Brainstorm potential niche markets

So you’re getting a better idea of what a niche is and why you need to target one. The next step is to apply that thinking to your business to improve profits. Who are the specific groups of people who buy or need your product or service? Once you’ve brainstormed a list of ideas, I’ll walk you through the process of researching and eliminating potential niches.

Start by identifying the top 20% of customers (you know, the 20% that represent 80% of your business) and categorize them into specific niches. You want to come up with as many ideas as possible that would fit into your business model. Don’t think about anything else at this point – this exercise is purely for getting ideas down on paper.

Spend more than just an afternoon on this. Give it time to roll around in your brain and for ideas to come to you when you’re not focused on the task. A week is enough time.

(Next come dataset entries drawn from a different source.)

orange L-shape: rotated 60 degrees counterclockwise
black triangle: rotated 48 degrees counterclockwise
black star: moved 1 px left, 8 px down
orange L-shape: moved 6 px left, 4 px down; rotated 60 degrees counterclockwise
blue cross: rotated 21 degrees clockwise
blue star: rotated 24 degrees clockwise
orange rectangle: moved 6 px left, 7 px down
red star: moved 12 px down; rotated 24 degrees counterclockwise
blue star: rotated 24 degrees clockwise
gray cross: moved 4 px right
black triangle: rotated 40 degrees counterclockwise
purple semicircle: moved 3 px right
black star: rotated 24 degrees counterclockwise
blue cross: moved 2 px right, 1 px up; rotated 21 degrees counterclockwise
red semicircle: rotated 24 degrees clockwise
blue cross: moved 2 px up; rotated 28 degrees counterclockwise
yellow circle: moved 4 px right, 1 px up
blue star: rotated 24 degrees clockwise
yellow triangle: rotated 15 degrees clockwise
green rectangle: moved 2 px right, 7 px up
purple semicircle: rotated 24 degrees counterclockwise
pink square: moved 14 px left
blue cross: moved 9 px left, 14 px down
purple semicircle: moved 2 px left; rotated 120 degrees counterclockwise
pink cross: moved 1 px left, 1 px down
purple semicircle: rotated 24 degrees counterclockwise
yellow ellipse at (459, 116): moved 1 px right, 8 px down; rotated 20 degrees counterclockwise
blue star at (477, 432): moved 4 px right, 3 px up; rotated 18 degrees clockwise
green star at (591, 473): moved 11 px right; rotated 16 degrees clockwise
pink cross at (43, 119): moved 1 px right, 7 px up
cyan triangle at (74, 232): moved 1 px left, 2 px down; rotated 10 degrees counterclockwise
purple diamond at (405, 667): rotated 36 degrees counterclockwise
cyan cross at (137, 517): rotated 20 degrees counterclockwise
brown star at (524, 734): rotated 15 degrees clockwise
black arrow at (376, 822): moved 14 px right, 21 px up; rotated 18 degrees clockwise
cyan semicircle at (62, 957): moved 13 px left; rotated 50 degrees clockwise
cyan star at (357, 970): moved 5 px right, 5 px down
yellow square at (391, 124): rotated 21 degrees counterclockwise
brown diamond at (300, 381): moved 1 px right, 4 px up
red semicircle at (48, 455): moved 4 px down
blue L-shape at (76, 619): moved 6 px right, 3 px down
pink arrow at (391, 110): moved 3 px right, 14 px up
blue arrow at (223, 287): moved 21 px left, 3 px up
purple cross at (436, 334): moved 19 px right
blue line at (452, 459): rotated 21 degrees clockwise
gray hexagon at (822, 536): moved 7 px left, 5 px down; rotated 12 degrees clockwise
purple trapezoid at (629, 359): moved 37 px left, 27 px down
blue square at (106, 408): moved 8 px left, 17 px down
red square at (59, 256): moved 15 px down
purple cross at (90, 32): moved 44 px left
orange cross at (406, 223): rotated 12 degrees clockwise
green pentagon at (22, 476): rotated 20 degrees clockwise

Here are some questions you can ask yourself to get the thoughts flowing. This should give you what you need to create a sizeable list of ideas:

  • What does my audience like to do in their spare time?
  • What kind of conversations do I have with my customers?
  • Where do my customers work?
  • How old are my customers? Are they mostly male or female?
  • What problem does my product or service solve?
  • What kind of people make up my existing customer base?
  • What do my customers have in common?
  • What makes browsers different from buyers in my business?
  • What new products or services am I planning to launch?
  • What neighborhood is my business located in?
  • What industry is my business involved in?
  • What questions do my customers ask most often?

Take the top ideas from your list and put them to the test.

From here you want to narrow in on the ideas that have the highest chance of success. Find markets that are the right size – not too big to actually be a niche but large enough to give you a pool of people to market to.

Take your top five ideas, and run Google searches on them. What comes up? Are there many websites created for this group? Run a search on Facebook or on Twitter. Use Google Trends. Try to locate where this community of people hangs out online.

Lastly, use the Google Keyword Research tool to assess keyword search volumes. Take the top five phrases you believe (or know) your customers use to find you online, and look them up using the tool. Compare actual search volumes – are they high? Low? How many people search for these terms each month? Search terms with high popularity may be good choices, but they also may indicate that your niche is too broad.

Select an online niche to target

Based on your research, narrow down your options and choose a niche to target. The niche should be sizeable enough to sustain your business, but small enough to actually be a niche market.

There’s no scientific way to be certain about your choice of niche – do the best research you can (using the guide above), use that to make a decision, and then stay on top of the results. If you have low traffic volumes or low response rates, you may be barking up the wrong tree. Try another one. You could also select your top two, work two different marketing campaigns, and compare which delivered the best results. Test and measure.